= Problem requirements =
Rewrite the listing below, starting with its first line and going on through the line containing "142: (33, 26)", with "top-left" replaced by "upper-left" and all else unchanged. Leave the pictures out of your answer.

= Dataset excerpts =
▽

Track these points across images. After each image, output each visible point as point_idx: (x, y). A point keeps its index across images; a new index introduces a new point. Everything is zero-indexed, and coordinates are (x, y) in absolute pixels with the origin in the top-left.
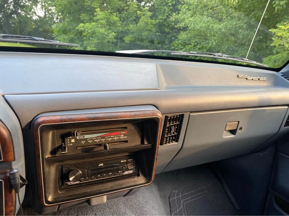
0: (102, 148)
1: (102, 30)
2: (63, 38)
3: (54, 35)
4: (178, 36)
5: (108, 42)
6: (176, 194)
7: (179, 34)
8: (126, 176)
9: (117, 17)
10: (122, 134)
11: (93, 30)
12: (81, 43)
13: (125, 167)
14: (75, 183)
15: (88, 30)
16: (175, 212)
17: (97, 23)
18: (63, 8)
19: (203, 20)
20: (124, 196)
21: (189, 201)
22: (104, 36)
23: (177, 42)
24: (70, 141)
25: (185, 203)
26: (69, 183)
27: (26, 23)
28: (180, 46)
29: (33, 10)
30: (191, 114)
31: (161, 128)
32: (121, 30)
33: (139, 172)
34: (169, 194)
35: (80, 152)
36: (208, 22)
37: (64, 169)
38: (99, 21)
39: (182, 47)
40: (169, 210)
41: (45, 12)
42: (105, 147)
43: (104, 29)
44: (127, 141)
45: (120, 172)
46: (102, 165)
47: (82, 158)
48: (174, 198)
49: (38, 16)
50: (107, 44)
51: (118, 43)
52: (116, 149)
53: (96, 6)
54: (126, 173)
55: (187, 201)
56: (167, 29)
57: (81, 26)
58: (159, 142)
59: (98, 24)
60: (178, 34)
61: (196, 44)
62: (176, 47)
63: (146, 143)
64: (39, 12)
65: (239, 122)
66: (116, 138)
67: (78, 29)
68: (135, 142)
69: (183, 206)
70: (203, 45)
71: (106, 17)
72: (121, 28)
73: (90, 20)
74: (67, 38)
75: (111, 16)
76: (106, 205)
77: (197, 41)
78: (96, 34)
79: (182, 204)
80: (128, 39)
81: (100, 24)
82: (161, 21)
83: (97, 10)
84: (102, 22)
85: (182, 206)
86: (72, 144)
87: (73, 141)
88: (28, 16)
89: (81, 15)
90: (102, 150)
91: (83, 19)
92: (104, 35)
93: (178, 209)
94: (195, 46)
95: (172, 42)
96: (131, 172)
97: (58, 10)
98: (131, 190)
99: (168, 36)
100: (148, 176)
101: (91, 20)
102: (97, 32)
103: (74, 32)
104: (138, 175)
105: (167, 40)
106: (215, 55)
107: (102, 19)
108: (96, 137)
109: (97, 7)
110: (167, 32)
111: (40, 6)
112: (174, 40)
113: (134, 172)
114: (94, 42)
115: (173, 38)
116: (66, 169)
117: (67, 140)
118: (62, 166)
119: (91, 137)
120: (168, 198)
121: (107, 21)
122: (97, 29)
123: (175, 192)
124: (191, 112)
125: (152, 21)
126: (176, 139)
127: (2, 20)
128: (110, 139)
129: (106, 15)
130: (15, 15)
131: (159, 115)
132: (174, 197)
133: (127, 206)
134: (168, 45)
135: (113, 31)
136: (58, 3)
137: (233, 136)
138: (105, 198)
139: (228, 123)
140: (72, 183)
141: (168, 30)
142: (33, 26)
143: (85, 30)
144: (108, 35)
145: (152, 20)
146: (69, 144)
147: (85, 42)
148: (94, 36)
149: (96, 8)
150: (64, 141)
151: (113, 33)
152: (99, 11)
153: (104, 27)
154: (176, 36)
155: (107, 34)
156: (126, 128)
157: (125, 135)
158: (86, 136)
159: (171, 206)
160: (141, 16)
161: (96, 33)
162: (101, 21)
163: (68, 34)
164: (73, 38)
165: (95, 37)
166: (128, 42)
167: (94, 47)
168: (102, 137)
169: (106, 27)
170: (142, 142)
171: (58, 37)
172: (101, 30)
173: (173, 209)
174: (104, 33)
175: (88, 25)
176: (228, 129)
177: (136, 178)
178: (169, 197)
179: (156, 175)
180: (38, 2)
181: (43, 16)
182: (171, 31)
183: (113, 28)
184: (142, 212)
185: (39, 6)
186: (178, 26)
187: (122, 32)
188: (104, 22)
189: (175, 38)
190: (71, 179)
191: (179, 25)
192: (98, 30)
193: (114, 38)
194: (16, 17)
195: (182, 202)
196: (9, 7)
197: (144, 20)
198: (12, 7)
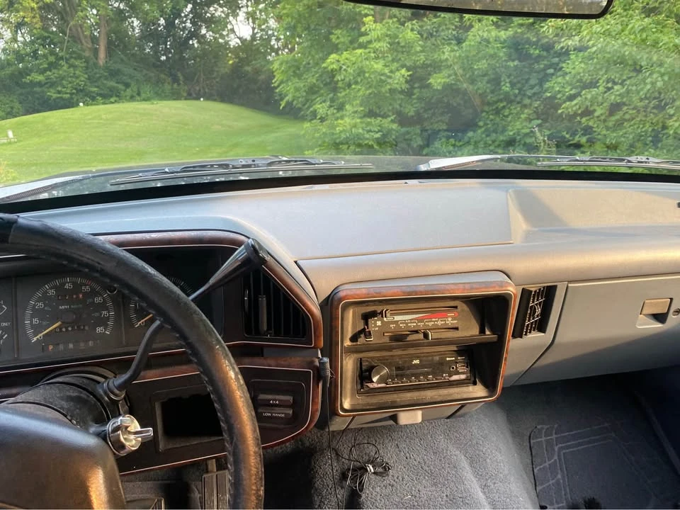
0: (421, 336)
1: (378, 66)
2: (293, 87)
3: (275, 82)
4: (564, 65)
5: (392, 91)
6: (545, 432)
7: (565, 58)
8: (454, 383)
9: (415, 32)
10: (449, 317)
11: (358, 67)
12: (331, 95)
13: (453, 368)
14: (380, 385)
15: (348, 67)
16: (542, 467)
17: (367, 51)
18: (294, 21)
19: (630, 26)
20: (448, 418)
21: (573, 448)
22: (383, 78)
23: (560, 80)
24: (375, 324)
25: (564, 451)
26: (371, 385)
27: (216, 57)
28: (567, 90)
29: (229, 27)
30: (570, 285)
31: (514, 308)
32: (421, 62)
33: (475, 378)
34: (530, 430)
35: (387, 340)
36: (643, 30)
37: (364, 364)
38: (371, 46)
39: (573, 92)
40: (529, 462)
41: (253, 29)
42: (426, 336)
43: (382, 62)
44: (457, 329)
45: (444, 375)
46: (417, 362)
47: (390, 349)
48: (540, 440)
49: (240, 38)
50: (388, 95)
51: (416, 91)
52: (441, 339)
53: (366, 11)
54: (455, 377)
55: (568, 447)
56: (536, 49)
57: (332, 61)
58: (510, 333)
59: (369, 52)
60: (563, 60)
61: (610, 85)
62: (559, 92)
63: (488, 332)
64: (241, 29)
65: (671, 299)
66: (440, 323)
67: (325, 68)
68: (470, 330)
69: (559, 456)
70: (630, 88)
71: (389, 33)
72: (422, 57)
73: (351, 42)
74: (302, 85)
75: (401, 30)
76: (413, 433)
77: (613, 77)
78: (364, 75)
79: (556, 453)
80: (439, 81)
81: (374, 52)
82: (519, 31)
83: (366, 20)
84: (377, 47)
85: (556, 457)
86: (377, 329)
87: (379, 323)
88: (221, 40)
89: (332, 33)
90: (419, 340)
91: (338, 41)
92: (382, 75)
93: (549, 460)
94: (609, 89)
95: (548, 81)
96: (463, 377)
97: (285, 26)
98: (463, 406)
99: (536, 66)
100: (490, 385)
101: (354, 44)
102: (367, 70)
103: (316, 72)
104: (475, 383)
105: (535, 74)
106: (629, 161)
107: (378, 40)
108: (410, 320)
109: (368, 12)
110: (534, 56)
111: (244, 15)
112: (553, 74)
113: (467, 377)
114: (361, 93)
115: (551, 71)
116: (367, 363)
117: (371, 321)
118: (361, 359)
119: (404, 320)
120: (528, 438)
121: (389, 43)
122: (367, 63)
123: (542, 428)
124: (570, 282)
125: (499, 34)
126: (541, 327)
127: (171, 52)
128: (430, 324)
129: (388, 30)
130: (196, 41)
131: (513, 290)
132: (541, 438)
133: (451, 439)
134: (536, 89)
135: (403, 66)
136: (285, 11)
137: (660, 325)
138: (419, 413)
139: (647, 301)
140: (376, 385)
141: (537, 52)
142: (229, 61)
143: (341, 68)
144: (391, 74)
145: (499, 32)
146: (374, 327)
147: (340, 93)
148: (359, 80)
149: (366, 15)
150: (367, 324)
151: (403, 71)
152: (372, 23)
153: (384, 58)
154: (558, 64)
155: (388, 74)
156: (456, 307)
157: (454, 318)
158: (397, 318)
159: (533, 454)
160: (473, 23)
161: (364, 72)
162: (377, 45)
163: (305, 76)
164: (314, 84)
165: (362, 80)
166: (439, 88)
167: (361, 106)
168: (420, 320)
169: (387, 56)
170: (482, 331)
171: (282, 85)
172: (375, 66)
173: (537, 460)
174: (383, 72)
175: (348, 56)
176: (647, 311)
177: (471, 388)
178: (530, 437)
179: (503, 389)
180: (240, 8)
181: (249, 38)
182: (545, 53)
183: (402, 57)
184: (477, 452)
185: (242, 15)
186: (562, 45)
187: (424, 66)
188: (383, 45)
189: (555, 69)
190: (375, 379)
191: (565, 43)
192: (370, 67)
193: (404, 82)
194: (196, 45)
195: (556, 449)
196: (184, 25)
197: (480, 33)
198: (189, 25)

△

= Answer box =
Track these points across images. After each image, output each visible point as point_idx: (x, y). A point keeps its index across images; a new index introduces a new point. Everything is zero-indexed, and coordinates are (x, y) in absolute pixels with the origin in the upper-left.
0: (102, 148)
1: (102, 30)
2: (63, 38)
3: (54, 35)
4: (178, 36)
5: (108, 42)
6: (176, 194)
7: (179, 34)
8: (126, 176)
9: (117, 17)
10: (122, 134)
11: (93, 30)
12: (81, 43)
13: (125, 167)
14: (75, 183)
15: (88, 30)
16: (175, 212)
17: (97, 23)
18: (63, 8)
19: (203, 20)
20: (124, 196)
21: (189, 201)
22: (104, 36)
23: (177, 42)
24: (70, 141)
25: (185, 203)
26: (69, 183)
27: (26, 23)
28: (180, 46)
29: (33, 10)
30: (191, 114)
31: (161, 128)
32: (121, 30)
33: (139, 172)
34: (169, 194)
35: (80, 152)
36: (208, 22)
37: (64, 169)
38: (99, 21)
39: (182, 47)
40: (169, 210)
41: (45, 12)
42: (105, 147)
43: (104, 29)
44: (127, 141)
45: (120, 172)
46: (102, 165)
47: (82, 158)
48: (174, 198)
49: (38, 16)
50: (107, 44)
51: (118, 43)
52: (116, 149)
53: (96, 6)
54: (126, 173)
55: (187, 201)
56: (167, 29)
57: (81, 26)
58: (159, 142)
59: (98, 24)
60: (178, 34)
61: (196, 44)
62: (176, 47)
63: (146, 143)
64: (39, 12)
65: (239, 122)
66: (116, 138)
67: (78, 29)
68: (135, 142)
69: (183, 206)
70: (203, 45)
71: (106, 17)
72: (121, 28)
73: (90, 20)
74: (67, 38)
75: (111, 16)
76: (106, 205)
77: (197, 41)
78: (96, 34)
79: (182, 204)
80: (128, 39)
81: (100, 24)
82: (161, 21)
83: (97, 10)
84: (102, 22)
85: (182, 206)
86: (72, 144)
87: (73, 141)
88: (28, 16)
89: (81, 15)
90: (102, 150)
91: (83, 19)
92: (104, 35)
93: (178, 209)
94: (195, 46)
95: (172, 42)
96: (131, 172)
97: (58, 10)
98: (131, 190)
99: (168, 36)
100: (148, 176)
101: (91, 20)
102: (97, 32)
103: (74, 32)
104: (138, 175)
105: (167, 40)
106: (215, 55)
107: (102, 19)
108: (96, 137)
109: (97, 7)
110: (167, 32)
111: (40, 6)
112: (174, 40)
113: (134, 172)
114: (94, 42)
115: (173, 38)
116: (66, 169)
117: (67, 140)
118: (62, 166)
119: (91, 137)
120: (168, 198)
121: (107, 21)
122: (97, 29)
123: (175, 192)
124: (191, 112)
125: (152, 21)
126: (176, 139)
127: (2, 20)
128: (110, 139)
129: (106, 15)
130: (15, 15)
131: (159, 115)
132: (174, 197)
133: (127, 206)
134: (168, 45)
135: (113, 31)
136: (58, 3)
137: (233, 136)
138: (105, 198)
139: (228, 123)
140: (72, 183)
141: (168, 30)
142: (33, 26)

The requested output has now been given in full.